Monday, August 10, 2009

White Out

Well, Jack White, I think we've called it quits for now. Maybe it's just a hiatus, maybe it's permanent, if you've got more side projects in the pipeline.

White isn't the A bad show once killed any future interest in Badly Drawn Boy –the descent from beloved songwriter to wanker happens so rapidly. The Raconteurs stroke a similar blow last September, wiping out all goodwill from their epic Bonnaroo show thanks to an hour of mailed-in rock numbers at the Ryman, a venue which usually draws the best of any musician to grace its stage.

All eyes are on Dead Weather, the latest side project. I heard Allison Mossheart warble horribly as one-half of noise rock act The Kills. They opened for the Raconteurs at that ill-fate.

Secondly, there is such thing as stretching yourself too thin. Recording a comeback for Loretta Lynn was fine, but the moment White jumped into the Raconteurs, he was headed in a direction I couldn’t follow. While I enjoyed both Raconteurs records, they had a shelf life. I don’t wear to revisit Old Enough or Store Bought Bones in the way I need to regularly listen to Ball & Biscuit or the merciless blues of Death Letter. A second side project signals his day job ( aka original band) no longer cuts it for him.

By all accounts, White and Mossheart have great chemistry onstage. I can only admit to caring less. They turned me off the moment I saw that first black & white promotional photograph with 3/4ths of the band snarling at the camera (I give bassist Jack Lawrence a pass, since he’s the only popular musician ever to bump into me then apologize).

The way they shuttled out-of-town press to their invite-only Nashville debut at the opening of White’s Third Man Records only deepened the grudge. Don’t tell me your disappointed that your band can’t play out and build a fanbase normally then throw a bash for the national music press. These pack journalists jump at any attempt to fellate musicians deemed acceptable to then, so don’t act surprised when they laud the new group. You can put vultures on a new diet, but they always return to the same fatted calf.

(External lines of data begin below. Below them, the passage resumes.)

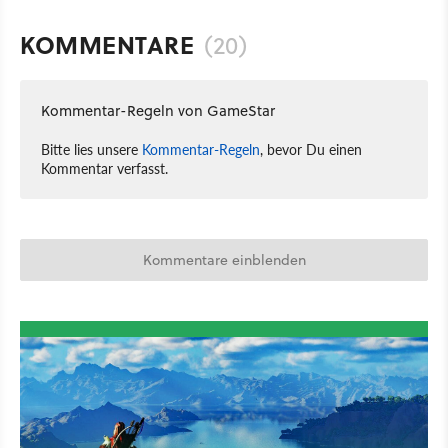
KOMMENTARE
(20)
Kommentar-Regeln von GameStar
Bitte lies unsere
Kommentar-Regeln
, bevor Du einen
Kommentar verfasst.
Kommentare einblenden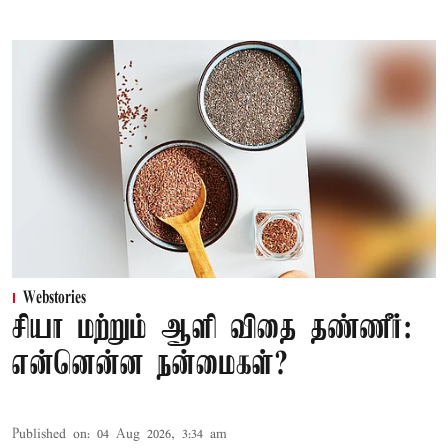
Webstories
சியா மற்றும் ஆளி விதை தண்ணீர்:
என்னென்ன நன்மைகள்?
Published on
:
04 Aug 2026, 3:34 am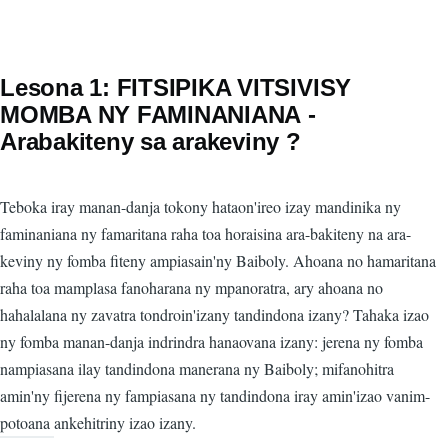
Lesona 1: FITSIPIKA VITSIVISY
MOMBA NY FAMINANIΑΝΑ -
Arabakiteny sa arakeviny ?
Teboka iray manan-danja tokony hataon'ireo izay mandinika ny
faminaniana ny famaritana raha toa horaisina ara-bakiteny na ara-
keviny ny fomba fiteny ampiasain'ny Baiboly. Ahoana no hamaritana
raha toa mamplasa fanoharana ny mpanoratra, ary ahoana no
hahalalana ny zavatra tondroin'izany tandindona izany? Tahaka izao
ny fomba manan-danja indrindra hanaovana izany: jerena ny fomba
nampiasana ilay tandindona manerana ny Baiboly; mifanohitra
amin'ny fijerena ny fampiasana ny tandindona iray amin'izao vanim-
potoana ankehitriny izao izany.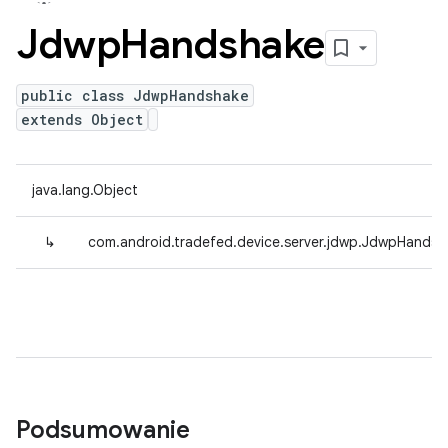
Jdwp
Handshake
public class JdwpHandshake
extends Object
java.lang.Object
↳
com.android.tradefed.device.server.jdwp.JdwpHandsh
Podsumowanie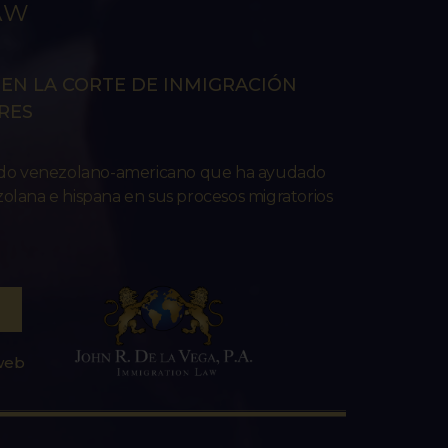
AW
EN LA CORTE DE INMIGRACIÓN
RES
ado venezolano-americano que ha ayudado
lana e hispana en sus procesos migratorios
 web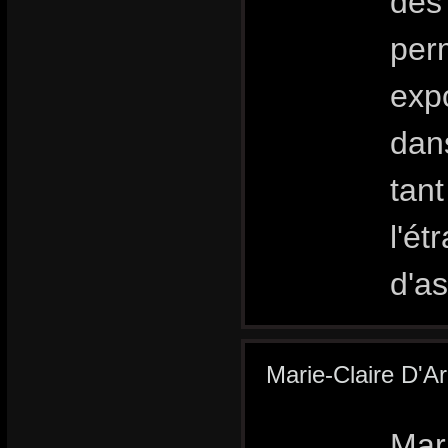
des
per
expo
dans
tan
l'ét
d'a
Marie-Claire D'
Mar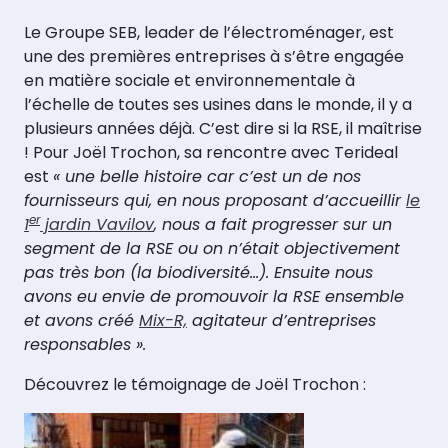
​​Le Groupe SEB, leader de l’électroménager, est
une des premières entreprises à s’être engagée
en matière sociale et environnementale à
l’échelle de toutes ses usines dans le monde, il y a
plusieurs années déjà. C’est dire si la RSE, il maîtrise
! Pour Joël Trochon, sa rencontre avec Terideal
est
« une belle histoire car c’est un de nos
fournisseurs qui, en nous proposant d’accueillir
le
er
1
jardin Vavilov
, nous a fait progresser sur un
segment de la RSE ou on n’était objectivement
pas très bon (la biodiversité…). Ensuite nous
avons eu envie de promouvoir la RSE ensemble
et avons créé
Mix-R,
agitateur d’entreprises
responsables ».
Découvrez le témoignage de Joël Trochon :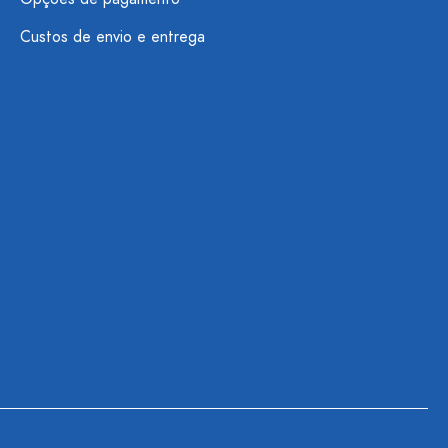
Custos de envio e entrega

Perhaps its my concrete belief that the final Late Night With Conan O’Brien was a goodbye to the duo, a limp, barely rehearsed take on We’re Going To Be Friends. Once he broke the chain of White Stripes records every other year, I have no faith that they will play again. White’s “maybe next year” comments about a new Stripes record don’t breed much hope. Meg’s marriage in Jack’s Nashville backyard exudes a little more. But until I hear they’ve spent another two weeks in the studio banging out a long player, no spirits will be lifted.

White sounded mildly irked that this new band would immediately get press attention and not have a chance to grow organically. I agree. As a result, I’m not buying the new record, nor would I support the $30 ticket price for Dead Weather’s inaugural tour. If White really wants to rough it, play some bar shows, and don’t ensconce your new group in big venues. His every musical move is calculated, from the White Stripes color schemes to the "surprise" debut performance of Dead Weather. Playing a run of bars or small clubs wouldn't fit that delicately crafted mold.

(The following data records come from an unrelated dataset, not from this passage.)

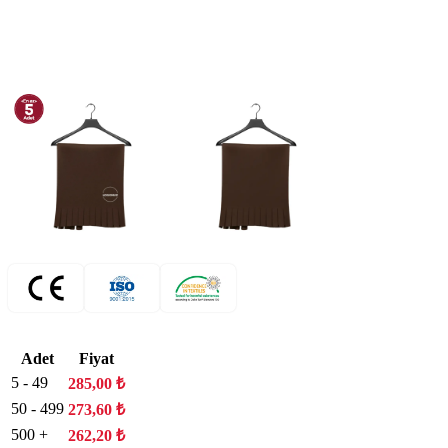
Adet
Fiyat
5 - 49
285,00
₺
50 - 499
273,60
₺
500 +
262,20
₺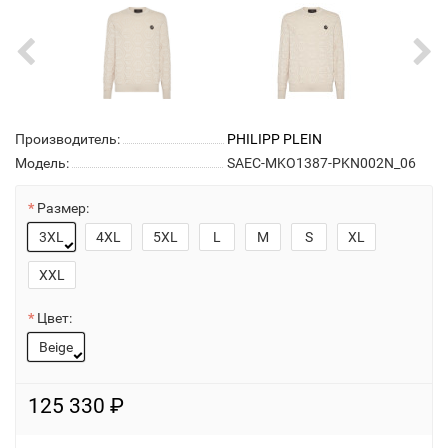
Производитель:
PHILIPP PLEIN
Модель:
SAEC-MKO1387-PKN002N_06
Размер:
3XL
4XL
5XL
L
M
S
XL
XXL
Цвет:
Beige
125 330 ₽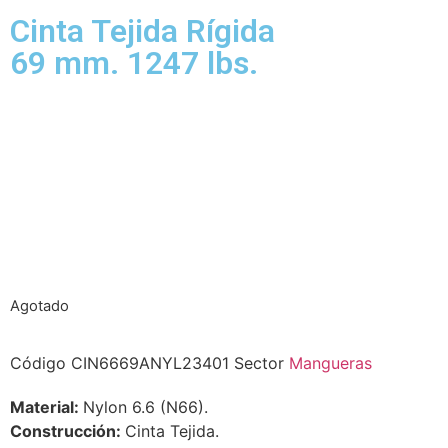
Cinta Tejida Rígida
69 mm. 1247 lbs.
Agotado
Código
CIN6669ANYL23401
Sector
Mangueras
Material:
Nylon 6.6 (N66).
Construcción:
Cinta Tejida.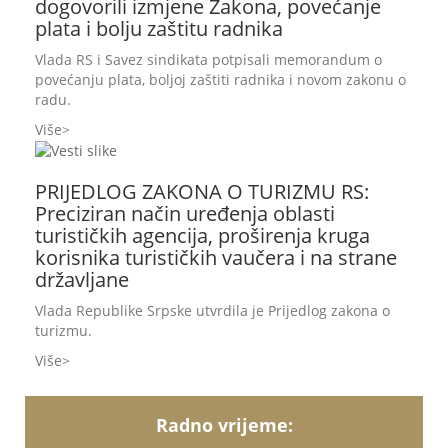
dogovorili izmjene Zakona, povećanje
plata i bolju zaštitu radnika
Vlada RS i Savez sindikata potpisali memorandum o
povećanju plata, boljoj zaštiti radnika i novom zakonu o
radu.
Više
PRIJEDLOG ZAKONA O TURIZMU RS:
Preciziran način uređenja oblasti
turističkih agencija, proširenja kruga
korisnika turističkih vaučera i na strane
državljane
Vlada Republike Srpske utvrdila je Prijedlog zakona o
turizmu.
Više
Radno vrijeme: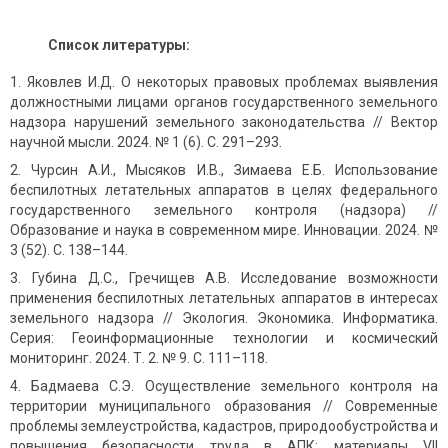
Список литературы:
Яковлев И.Д. О некоторых правовых проблемах выявления
должностными лицами органов государственного земельного
надзора нарушений земельного законодательства // Вектор
научной мысли. 2024. № 1 (6). С. 291–293.
Чурсин А.И., Мысяков И.В., Зимаева Е.Б. Использование
беспилотных летательных аппаратов в целях федерального
государственного земельного контроля (надзора) //
Образование и наука в современном мире. Инновации. 2024. №
3 (52). С. 138–144.
Губина Д.С., Гречищев А.В. Исследование возможности
применения беспилотных летательных аппаратов в интересах
земельного надзора // Экология. Экономика. Информатика.
Серия: Геоинформационные технологии и космический
мониторинг. 2024. Т. 2. № 9. С. 111–118.
Бадмаева С.Э. Осуществление земельного контроля на
территории муниципального образования // Современные
проблемы землеустройства, кадастров, природообустройства и
повышения безопасности труда в АПК: материалы VII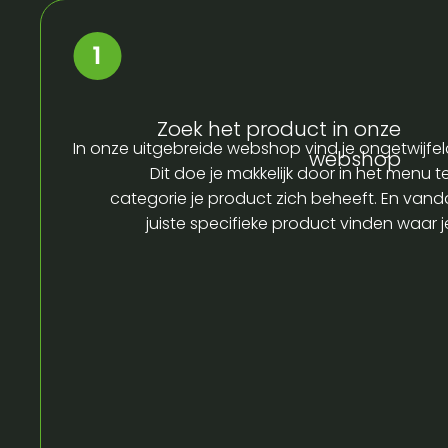
Zoek het product in onze
In onze uitgebreide webshop vind je ongetwijfel
webshop
Dit doe je makkelijk door in het menu t
categorie je product zich beheeft. En vandaa
juiste specifieke product vinden waar 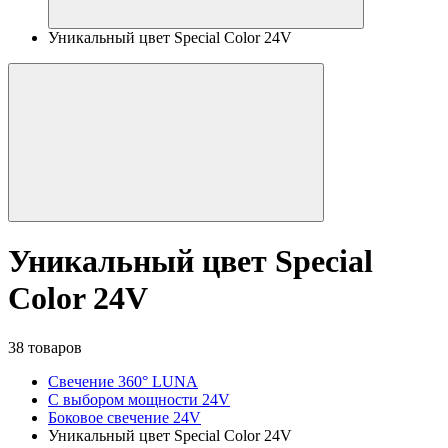
Уникальный цвет Special Color 24V
Уникальный цвет Special
Color 24V
38 товаров
Свечение 360° LUNA
С выбором мощности 24V
Боковое свечение 24V
Уникальный цвет Special Color 24V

I wonder if my Jack White backlash owes something to the overabundance of side projects lukring out there.

But it just isn’t true. The Monsters of Folk excite my curiosity, as does the Dave Grohl/Josh Homme/John Paul Jones album coming up. That doesn’t carry over to Jack White’s solo blues single from the Just Play Loud documentary. But we can blame that one on charging six bucks for a one-sided 45 LP.

I’m just burned with Jack White for the moment, and done lionizing everything the man records. I suppose that’s the price the prolific sometimes pay.